• **Text for analysis**

MLB Front Office Manager
MLB Front Office Manager cover.jpg
Developer(s) Blue Castle Games
Publisher(s) 2K Sports
Platform(s) Microsoft Windows, Xbox 360, PlayStation 3
Release January 26, 2009
Genre(s) Sports management
Mode(s) Single-player, Multiplayer
Aggregate score
Aggregator Score
Metacritic 50%
Review scores
Publication Score
Game Informer 3/10
GameSpot 4.5/10
IGN 6.6/10
OXM (US) 5/10

MLB Front Office Manager is a Major League Baseball-licensed sports management game developed by Blue Castle Games and published by 2K Sports for Microsoft Windows, Xbox 360 and PlayStation 3. It was released on January 26, 2009.

MLB Front Office Manager allows a player to take the role of a baseball general manager over the course of a thirty-year career; the goal is to perform well enough to become inducted into the Baseball Hall of Fame. The player's GM is rated on eight disciplines including North American scouting, international scouting, pro-league scouting, player development, trades, contract negotiation, owner confidence and leadership. GMs also have former career backgrounds (e.g. ex-manager, lawyer, business person, former player, or talent scout) that affect the GM's disciplines. A GM's ratings improve or regress over his career depending on their performance. A GM will also have seasonal goals depending on the club they're hired by. The player will be faced with decisions such as spring training evaluation, initiate and respond to trades, develop rookies, and even bid for Japanese baseball players. The game also promises advanced AI-controlled GMs who have unique motivations.

During the game, the player may opt to manage, and can issue instructions such as intentionally walk batters, make a bullpen changes, call for steals and bunts, and pitch; the user cannot call individual pitches.

The game features a full 3D engine for single game gameplay. Full nine inning games take roughly 10–15 minutes to play.

The game utilizes official SABR stats compiled over the player's career, even factoring such situational stats as batter vs. pitcher historical stats, pitcher's performance at specific pitch counts, and success with runners in scoring position, in addition to the usual situational stats. These stats extend to actual minor league players from Class AAA to A-Short Season minor league systems; due to MLBPA agreements, the players are not identified by name. Players also have personality ratings as well.

• **Recorded data**

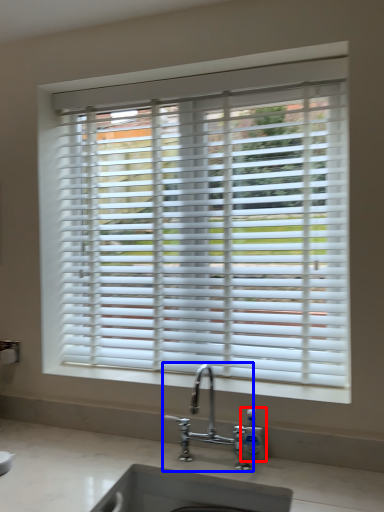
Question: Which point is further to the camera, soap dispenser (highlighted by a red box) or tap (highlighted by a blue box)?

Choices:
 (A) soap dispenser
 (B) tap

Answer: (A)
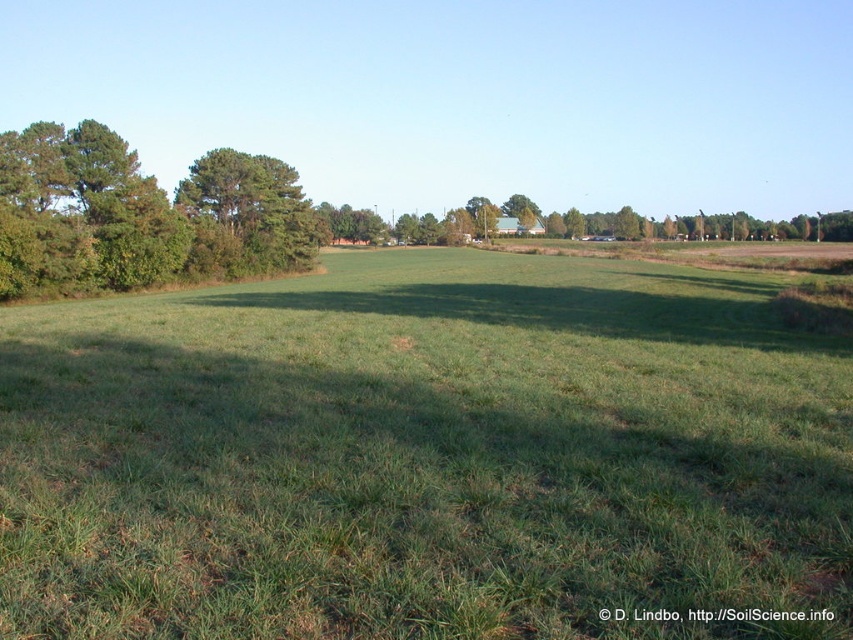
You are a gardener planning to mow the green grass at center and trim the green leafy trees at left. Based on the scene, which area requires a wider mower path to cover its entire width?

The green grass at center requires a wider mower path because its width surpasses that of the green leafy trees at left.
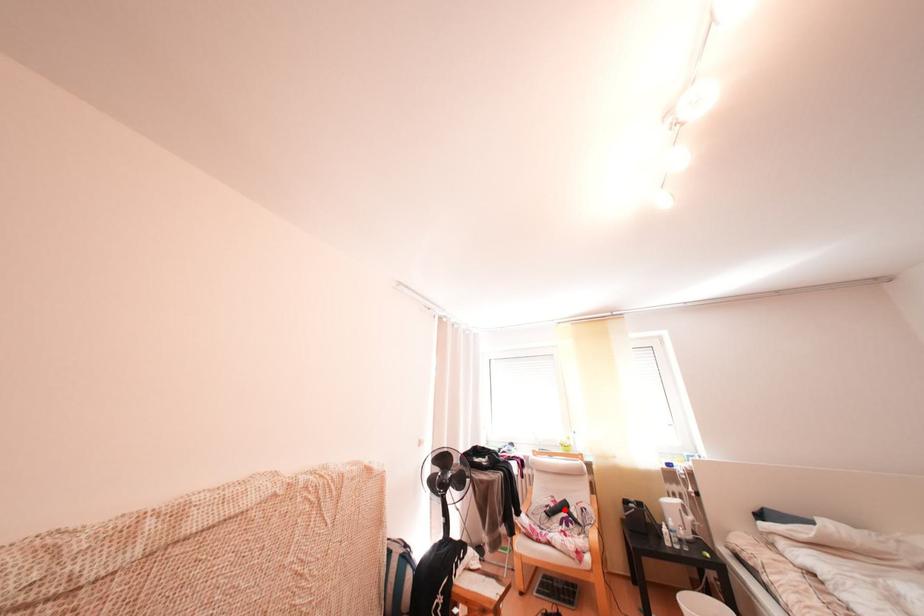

==

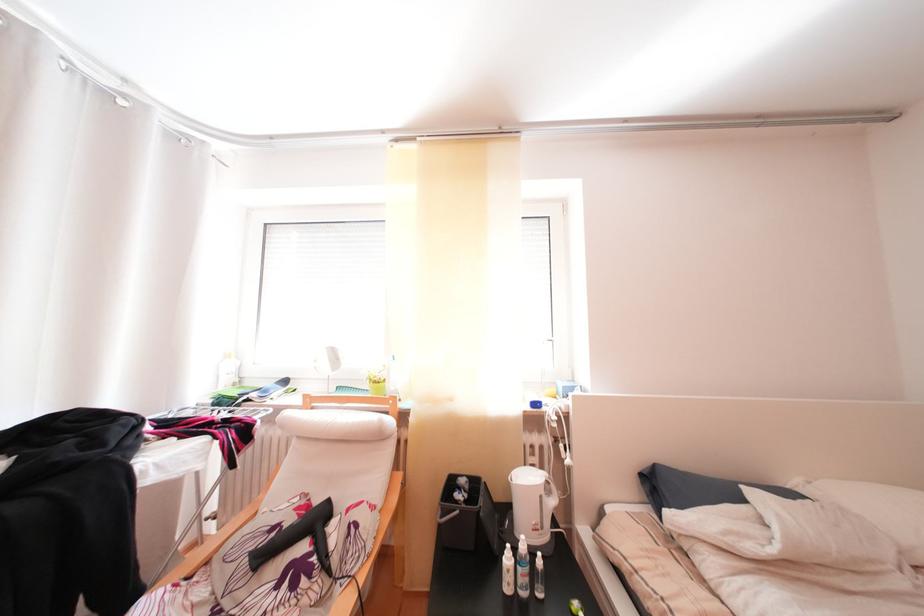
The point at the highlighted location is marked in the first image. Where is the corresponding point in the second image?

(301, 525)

• **Exercise description**
Answer these questions from the text on MLB Front Office Manager:
(a) How many years does the general manager's career last?
(b) About how long does a full nine-inning game take to play?
(c) What score did GameSpot give the game?
The rows were taken from a different source than the text.

• **Your solution**
(a) Thirty years.
(b) Roughly 10–15 minutes.
(c) 4.5/10.